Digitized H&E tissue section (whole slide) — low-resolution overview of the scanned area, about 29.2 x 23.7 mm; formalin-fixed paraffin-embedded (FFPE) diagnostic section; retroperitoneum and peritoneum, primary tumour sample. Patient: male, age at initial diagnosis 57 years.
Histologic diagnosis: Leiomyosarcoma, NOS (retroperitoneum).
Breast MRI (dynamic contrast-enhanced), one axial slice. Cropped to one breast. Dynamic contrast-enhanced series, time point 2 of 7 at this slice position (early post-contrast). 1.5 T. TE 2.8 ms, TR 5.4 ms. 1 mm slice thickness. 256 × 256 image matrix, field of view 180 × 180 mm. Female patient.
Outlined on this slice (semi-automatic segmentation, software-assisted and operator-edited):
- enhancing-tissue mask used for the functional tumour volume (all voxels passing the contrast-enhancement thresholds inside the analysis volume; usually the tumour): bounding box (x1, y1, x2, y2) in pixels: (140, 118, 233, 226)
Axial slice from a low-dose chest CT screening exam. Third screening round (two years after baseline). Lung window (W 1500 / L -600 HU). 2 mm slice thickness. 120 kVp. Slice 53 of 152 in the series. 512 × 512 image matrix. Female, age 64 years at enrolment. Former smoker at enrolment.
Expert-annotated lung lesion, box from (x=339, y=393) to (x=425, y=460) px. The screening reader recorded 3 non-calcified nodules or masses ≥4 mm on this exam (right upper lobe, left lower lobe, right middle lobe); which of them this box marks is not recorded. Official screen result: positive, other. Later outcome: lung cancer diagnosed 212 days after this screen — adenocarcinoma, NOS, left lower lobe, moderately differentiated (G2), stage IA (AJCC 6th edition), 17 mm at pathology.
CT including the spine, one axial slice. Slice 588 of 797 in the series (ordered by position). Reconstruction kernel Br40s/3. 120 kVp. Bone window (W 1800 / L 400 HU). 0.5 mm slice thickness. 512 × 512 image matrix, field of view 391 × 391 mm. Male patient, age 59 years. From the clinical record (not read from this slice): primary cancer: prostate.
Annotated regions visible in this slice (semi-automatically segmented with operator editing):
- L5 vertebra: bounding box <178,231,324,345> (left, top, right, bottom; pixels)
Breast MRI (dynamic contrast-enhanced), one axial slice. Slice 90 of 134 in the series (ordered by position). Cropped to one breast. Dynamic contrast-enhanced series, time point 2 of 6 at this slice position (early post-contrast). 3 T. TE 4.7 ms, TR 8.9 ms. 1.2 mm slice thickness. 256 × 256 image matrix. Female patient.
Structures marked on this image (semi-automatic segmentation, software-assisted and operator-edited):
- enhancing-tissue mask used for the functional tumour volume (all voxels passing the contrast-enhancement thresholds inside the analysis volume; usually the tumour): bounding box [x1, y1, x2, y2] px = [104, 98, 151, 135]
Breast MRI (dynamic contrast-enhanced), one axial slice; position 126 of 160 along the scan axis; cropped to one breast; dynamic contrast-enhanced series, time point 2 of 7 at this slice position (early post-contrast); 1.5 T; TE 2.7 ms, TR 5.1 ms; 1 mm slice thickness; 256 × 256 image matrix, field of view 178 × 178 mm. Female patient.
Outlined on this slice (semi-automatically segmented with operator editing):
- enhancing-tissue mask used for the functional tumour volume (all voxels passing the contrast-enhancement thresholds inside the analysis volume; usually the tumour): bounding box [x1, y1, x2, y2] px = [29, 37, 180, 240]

★ ★ ★ ★

Extract every line above that contains the word "passing".

- _Written solution_:
- enhancing-tissue mask used for the functional tumour volume (all voxels passing the contrast-enhancement thresholds inside the analysis volume; usually the tumour): bounding box (x1, y1, x2, y2) in pixels: (140, 118, 233, 226)
- enhancing-tissue mask used for the functional tumour volume (all voxels passing the contrast-enhancement thresholds inside the analysis volume; usually the tumour): bounding box [x1, y1, x2, y2] px = [104, 98, 151, 135]
- enhancing-tissue mask used for the functional tumour volume (all voxels passing the contrast-enhancement thresholds inside the analysis volume; usually the tumour): bounding box [x1, y1, x2, y2] px = [29, 37, 180, 240]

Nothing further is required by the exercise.